Homélie de la Sainte Famille
« Les parents de Jésus l’amenèrent à Jérusalem »
Nous contemplons en ce jour la famille dans laquelle Jésus est né. Ce couple qui l’a accueilli et qui l’a éduqué, ce fils qui s’est laissé conduire. Le Fils de Dieu en se faisant homme a choisi de ne plus rien savoir, de tout recevoir. C’est de Marie et Joseph qu’il a appris à parler, à marcher, à prier. Ce jour de l’octave de Noël nous invite à contempler cet abaissement-là : que le Verbe ait été sans parole, que le Fils de Dieu ait eu à apprendre le nom du Père, que le Créateur du monde se soit fait l’enfant d’un père et d’une mère humains.
En quoi cela était-il important ? Cela renvoie à une autre question : pourquoi a-t-il fallu que nous naissions d’un père et d’une mère et que notre croissance à leurs côtés soit si longue ? Tant d’espèces arrivent à l’âge adulte en quelques mois alors qu’il faut des années au petit d’homme pour devenir grand. Que nous soyons des nostalgiques de notre enfance ou qu’elle nous fasse souffrir, nul n’y a échappé. Le choix de Dieu est plus mystérieux encore si nous pensons au risque qu’il y prend. Plutôt que de créer des êtres tout faits de ses mains, il préfère les confier en germe, et encore si vulnérables, à leurs parents sans demander aucun diplôme ou permis. La famille est le lieu de tous les possibles, du meilleur et du pire. Les drames familiaux sont d’ailleurs ceux qui choquent le plus notre imagination, tandis que les réalisations portées par une famille nous exaltent.
Nul être n’est une île. Nous dépendons tous les uns des autres et cela est inscrit dans notre manière même de naître et de grandir. Si, une fois adulte, nous pouvons l’oublier et nous imaginer que nous n’avons besoin de personne, le souvenir de nos parents inscrit dans notre visage, notre caractère, nos manières de voir et jusque dans nos tics de langages, nous rappelle d’où nous venons. Si ce sont des qualités, nous pouvons en rendre grâce en nous souvenant d’où elles viennent ; si ce sont des défauts dont nous aimerions être débarrassés, nous apprenons ainsi que le Seigneur ne nous sauve pas tout seul : c’est chacun dans sa relation avec tous les autres, c’est l’humanité entière qu’il veut mener à lui. Nous ne sommes pas simplement le maillon d’une chaîne mais le nœud d’une immense toile que le Seigneur veut guérir.

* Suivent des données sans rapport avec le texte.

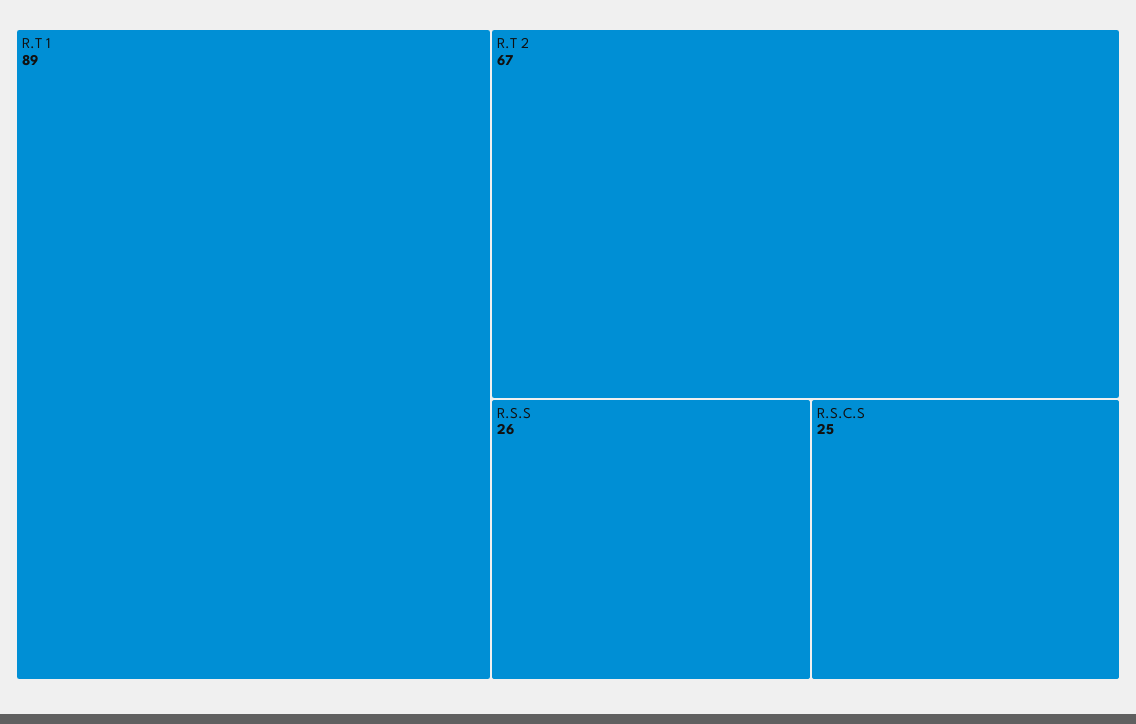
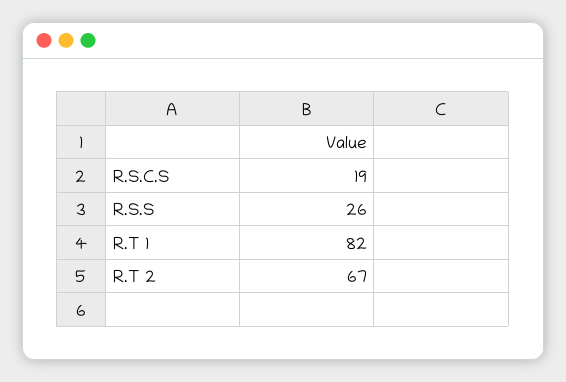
R.T 1: 89 -> 82
R.S.C.S: 25 -> 19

Nous pourrions alors craindre d’être comme enfermé dans cette toile, héritier de nos parents et condamné à leur ressembler ; mais un miracle se produit : père et mère ne procréent pas un mélange d’eux mais bien un être nouveau. Chaque enfantement, chaque croissance est l’occasion pour Dieu d’agir à neuf dans une âme et de renouveler par elle toute l’humanité. Chacun peut être meilleur que ses parents, toute éducation chrétienne vise d’ailleurs à donner les moyens aux jeunes d’être plus saints que nous. Que les jeunes ressemblent à leurs père et mère importe finalement peu, compte ce qu’ils ont fait de l’héritage qu’ils ont reçu en le laissant être pétri et renouvelé par la grâce de Dieu.
Le Fils éternel du Père a risqué son existence entre les mains d’un père et d’une mère. Il a choisi de n’être plus rien pour tout recevoir, pour que, sous l’influence de ses parents, croisse en un enfant la grâce de Dieu et qu’elle renouvelle de l’intérieur l’humanité. Amen.